According to a statement by Smokefree Air for Everyone (Columbia, MO) published in the Columbia Business Times, being exposed to secondhand smoke for just 20 minutes puts you at risk of having a stroke due to the formation of blood clots:
"After 20 minutes, blood platelets look like a pack-a-day smoker’s, making your blood “sticky” and contributing to stroke causing blood clots."
The Rest of the Story
I consider this statement to be inaccurate, and I think it might unnecessarily scare people into thinking that if they are exposed to secondhand smoke for just 20 minutes, they might develop a blood clot and suffer a stroke.
The good news is that the statement is not accurate. If you are an otherwise healthy person -- or in fact, even if you are unhealthy but as long as you do not have severe pre-existing cerebrovascular disease (atherosclerosis of the arteries supplying the brain), you are not at risk of suffering a stroke from 20 minutes of secondhand smoke exposure.
While it is true that chronic exposure to secondhand smoke can cause atherosclerosis and put an individual at increased risk of a stroke, a mere 20 minutes of exposure cannot cause a stroke in anyone who does not already have severe cerebrovascular disease and who is already basically a stroke waiting to happen.

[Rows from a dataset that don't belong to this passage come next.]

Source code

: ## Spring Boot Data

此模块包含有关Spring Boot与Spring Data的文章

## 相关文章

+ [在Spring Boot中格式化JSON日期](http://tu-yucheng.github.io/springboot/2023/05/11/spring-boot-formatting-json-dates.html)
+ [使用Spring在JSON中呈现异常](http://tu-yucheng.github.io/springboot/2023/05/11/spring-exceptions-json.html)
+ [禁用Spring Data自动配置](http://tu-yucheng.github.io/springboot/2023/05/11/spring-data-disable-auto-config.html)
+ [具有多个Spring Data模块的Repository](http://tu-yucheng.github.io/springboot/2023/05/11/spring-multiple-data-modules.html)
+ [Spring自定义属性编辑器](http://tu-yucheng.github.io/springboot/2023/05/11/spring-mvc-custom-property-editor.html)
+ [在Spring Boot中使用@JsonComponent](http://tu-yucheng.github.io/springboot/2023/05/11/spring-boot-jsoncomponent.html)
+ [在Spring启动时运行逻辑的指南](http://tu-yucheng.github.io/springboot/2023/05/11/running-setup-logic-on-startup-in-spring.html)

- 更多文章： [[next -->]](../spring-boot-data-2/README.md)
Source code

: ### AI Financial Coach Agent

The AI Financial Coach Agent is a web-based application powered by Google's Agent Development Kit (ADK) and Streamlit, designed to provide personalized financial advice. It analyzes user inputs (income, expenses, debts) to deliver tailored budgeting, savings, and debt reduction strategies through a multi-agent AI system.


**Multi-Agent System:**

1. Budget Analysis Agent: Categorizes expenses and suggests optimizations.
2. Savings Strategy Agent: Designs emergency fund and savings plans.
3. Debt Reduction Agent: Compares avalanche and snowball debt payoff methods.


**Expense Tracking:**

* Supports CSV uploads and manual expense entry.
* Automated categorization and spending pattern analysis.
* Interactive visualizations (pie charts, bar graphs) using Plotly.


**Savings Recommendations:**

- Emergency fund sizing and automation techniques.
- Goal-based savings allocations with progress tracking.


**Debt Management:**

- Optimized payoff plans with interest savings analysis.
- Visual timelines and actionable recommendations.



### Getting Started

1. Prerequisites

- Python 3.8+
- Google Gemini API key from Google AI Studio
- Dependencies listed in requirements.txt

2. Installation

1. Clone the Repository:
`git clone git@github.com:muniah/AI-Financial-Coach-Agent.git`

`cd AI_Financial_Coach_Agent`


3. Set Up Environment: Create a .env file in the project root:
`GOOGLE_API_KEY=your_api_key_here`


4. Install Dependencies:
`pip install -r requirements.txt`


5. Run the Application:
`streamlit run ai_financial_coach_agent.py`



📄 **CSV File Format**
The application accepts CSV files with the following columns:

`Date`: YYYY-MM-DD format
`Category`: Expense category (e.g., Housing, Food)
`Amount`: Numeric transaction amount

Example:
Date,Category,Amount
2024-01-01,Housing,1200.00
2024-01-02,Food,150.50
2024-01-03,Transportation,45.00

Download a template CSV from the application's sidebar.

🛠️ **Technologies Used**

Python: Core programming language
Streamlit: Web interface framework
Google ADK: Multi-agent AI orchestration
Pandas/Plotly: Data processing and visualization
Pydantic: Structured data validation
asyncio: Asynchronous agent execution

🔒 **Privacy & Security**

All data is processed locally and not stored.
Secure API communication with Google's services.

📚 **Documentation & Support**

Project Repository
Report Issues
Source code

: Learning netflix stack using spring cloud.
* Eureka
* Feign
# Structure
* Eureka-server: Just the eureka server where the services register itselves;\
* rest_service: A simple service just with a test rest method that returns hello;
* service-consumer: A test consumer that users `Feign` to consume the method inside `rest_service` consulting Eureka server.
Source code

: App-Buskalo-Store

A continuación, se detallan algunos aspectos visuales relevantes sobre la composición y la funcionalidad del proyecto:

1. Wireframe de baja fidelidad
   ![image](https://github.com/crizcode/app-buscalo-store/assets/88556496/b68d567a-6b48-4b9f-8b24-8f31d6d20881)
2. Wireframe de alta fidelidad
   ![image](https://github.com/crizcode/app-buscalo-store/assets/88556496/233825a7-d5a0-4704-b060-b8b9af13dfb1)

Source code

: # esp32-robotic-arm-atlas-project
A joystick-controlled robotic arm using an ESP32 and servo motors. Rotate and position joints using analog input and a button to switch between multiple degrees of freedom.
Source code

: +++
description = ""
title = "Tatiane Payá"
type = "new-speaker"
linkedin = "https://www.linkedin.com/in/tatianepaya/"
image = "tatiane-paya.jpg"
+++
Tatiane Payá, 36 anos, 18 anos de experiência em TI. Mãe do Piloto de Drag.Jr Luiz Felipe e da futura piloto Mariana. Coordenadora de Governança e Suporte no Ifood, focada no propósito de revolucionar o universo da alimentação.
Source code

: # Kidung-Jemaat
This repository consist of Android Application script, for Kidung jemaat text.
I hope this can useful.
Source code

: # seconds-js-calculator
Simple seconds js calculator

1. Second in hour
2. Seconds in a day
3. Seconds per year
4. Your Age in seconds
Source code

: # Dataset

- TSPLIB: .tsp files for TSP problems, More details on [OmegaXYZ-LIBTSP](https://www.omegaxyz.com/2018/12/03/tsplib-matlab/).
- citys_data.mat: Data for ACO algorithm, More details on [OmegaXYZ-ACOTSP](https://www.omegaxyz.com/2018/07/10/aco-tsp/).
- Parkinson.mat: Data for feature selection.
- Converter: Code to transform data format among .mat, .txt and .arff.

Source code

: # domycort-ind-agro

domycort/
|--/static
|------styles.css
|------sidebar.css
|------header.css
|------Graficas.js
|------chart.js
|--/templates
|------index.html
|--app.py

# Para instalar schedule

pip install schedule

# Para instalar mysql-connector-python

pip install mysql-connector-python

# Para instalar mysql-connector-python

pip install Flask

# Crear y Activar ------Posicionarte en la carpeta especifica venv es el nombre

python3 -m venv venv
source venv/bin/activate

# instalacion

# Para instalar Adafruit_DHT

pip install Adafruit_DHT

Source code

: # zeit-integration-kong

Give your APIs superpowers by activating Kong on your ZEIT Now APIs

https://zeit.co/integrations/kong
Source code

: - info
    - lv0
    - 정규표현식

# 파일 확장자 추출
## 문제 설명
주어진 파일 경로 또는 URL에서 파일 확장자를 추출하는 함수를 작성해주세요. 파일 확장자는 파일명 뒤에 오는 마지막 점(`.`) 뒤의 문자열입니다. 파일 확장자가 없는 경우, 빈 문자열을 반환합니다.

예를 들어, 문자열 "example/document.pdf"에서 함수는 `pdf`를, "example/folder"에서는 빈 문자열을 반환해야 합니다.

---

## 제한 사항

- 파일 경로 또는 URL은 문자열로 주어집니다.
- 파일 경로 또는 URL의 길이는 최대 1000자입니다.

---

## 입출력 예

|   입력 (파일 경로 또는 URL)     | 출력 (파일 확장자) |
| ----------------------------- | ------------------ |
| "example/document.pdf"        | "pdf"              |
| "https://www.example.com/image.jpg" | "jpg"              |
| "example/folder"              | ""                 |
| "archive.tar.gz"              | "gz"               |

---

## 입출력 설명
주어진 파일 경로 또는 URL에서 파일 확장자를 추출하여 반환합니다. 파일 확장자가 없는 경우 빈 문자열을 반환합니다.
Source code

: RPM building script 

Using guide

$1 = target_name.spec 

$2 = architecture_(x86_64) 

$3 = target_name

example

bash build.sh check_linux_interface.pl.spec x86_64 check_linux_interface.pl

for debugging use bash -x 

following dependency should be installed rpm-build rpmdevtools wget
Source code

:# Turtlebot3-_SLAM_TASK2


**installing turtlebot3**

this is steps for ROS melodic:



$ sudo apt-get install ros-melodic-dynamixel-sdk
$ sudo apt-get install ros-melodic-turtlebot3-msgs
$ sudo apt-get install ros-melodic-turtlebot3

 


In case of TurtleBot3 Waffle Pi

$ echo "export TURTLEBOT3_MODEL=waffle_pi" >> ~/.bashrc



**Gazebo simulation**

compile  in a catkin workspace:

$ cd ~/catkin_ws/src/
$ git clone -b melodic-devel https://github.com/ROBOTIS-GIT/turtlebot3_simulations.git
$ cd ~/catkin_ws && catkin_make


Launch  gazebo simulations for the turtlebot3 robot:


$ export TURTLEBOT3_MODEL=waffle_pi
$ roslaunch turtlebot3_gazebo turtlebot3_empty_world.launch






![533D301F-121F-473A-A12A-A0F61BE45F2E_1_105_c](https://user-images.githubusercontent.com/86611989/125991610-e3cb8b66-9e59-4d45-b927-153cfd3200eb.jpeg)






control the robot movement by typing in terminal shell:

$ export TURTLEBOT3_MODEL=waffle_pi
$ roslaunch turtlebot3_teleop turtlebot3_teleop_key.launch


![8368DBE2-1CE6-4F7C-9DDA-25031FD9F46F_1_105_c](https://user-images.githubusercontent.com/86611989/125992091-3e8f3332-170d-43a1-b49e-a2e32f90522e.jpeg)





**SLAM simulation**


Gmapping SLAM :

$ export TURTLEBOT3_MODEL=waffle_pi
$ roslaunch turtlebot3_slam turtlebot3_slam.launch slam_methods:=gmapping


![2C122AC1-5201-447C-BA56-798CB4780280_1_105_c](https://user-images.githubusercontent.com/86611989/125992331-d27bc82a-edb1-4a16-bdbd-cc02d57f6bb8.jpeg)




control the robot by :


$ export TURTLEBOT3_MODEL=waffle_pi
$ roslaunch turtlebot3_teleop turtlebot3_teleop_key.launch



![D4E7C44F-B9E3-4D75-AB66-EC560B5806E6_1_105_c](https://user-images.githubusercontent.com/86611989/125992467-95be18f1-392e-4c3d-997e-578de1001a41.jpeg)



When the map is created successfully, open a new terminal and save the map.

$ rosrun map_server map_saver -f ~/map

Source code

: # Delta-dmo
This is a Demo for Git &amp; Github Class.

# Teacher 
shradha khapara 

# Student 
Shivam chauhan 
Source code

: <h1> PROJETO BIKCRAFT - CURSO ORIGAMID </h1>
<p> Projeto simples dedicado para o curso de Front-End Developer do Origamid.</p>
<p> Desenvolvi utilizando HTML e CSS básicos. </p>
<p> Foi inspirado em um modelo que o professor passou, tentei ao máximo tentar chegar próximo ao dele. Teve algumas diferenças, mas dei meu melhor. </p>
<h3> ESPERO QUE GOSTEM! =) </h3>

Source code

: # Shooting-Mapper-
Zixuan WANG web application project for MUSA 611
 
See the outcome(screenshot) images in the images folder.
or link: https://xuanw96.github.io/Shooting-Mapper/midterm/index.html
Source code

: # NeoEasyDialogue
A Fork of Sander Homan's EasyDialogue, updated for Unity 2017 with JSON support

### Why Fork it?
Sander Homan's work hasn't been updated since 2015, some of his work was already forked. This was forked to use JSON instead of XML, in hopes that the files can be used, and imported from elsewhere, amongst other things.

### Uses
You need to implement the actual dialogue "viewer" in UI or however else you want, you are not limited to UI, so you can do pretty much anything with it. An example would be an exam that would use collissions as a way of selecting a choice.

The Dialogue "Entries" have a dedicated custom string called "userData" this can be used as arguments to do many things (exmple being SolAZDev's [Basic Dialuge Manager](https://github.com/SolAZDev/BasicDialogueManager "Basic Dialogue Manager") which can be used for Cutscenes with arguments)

In other words, if someone has cerebrovascular disease that is so severe that any temporary increase in platelet activation may be enough to trigger life-threatening clot formation, then that individual is at severe risk of suffering a stroke, from secondhand smoke exposure, eating a high-fat meal (which can also activate platelets), or any of a large number of other exposures.
The important point here is that the claim is not qualified as applying only to people with extremely severe, pre-existing cerebrovascular disease. The way I read the statement, it is applying to anyone. After all, it states that 20 minutes of secondhand smoke makes "your" blood sticky, putting you at increased risk of a stroke. Thus, it seems intended to apply to any reader, meaning that it is a general statement of increased risk for the entire exposed public.
While I agree wholeheartedly with the goals of the SAFE coalition and support the Columbia smoke-free workplace law, I am uncomfortable with the idea of using exaggerated, misleading, and fallacious health claims in order to support those goals and that law.
I think the actual effects of secondhand smoke are enough; we do not need to go beyond the truth in order to promote our policy goals.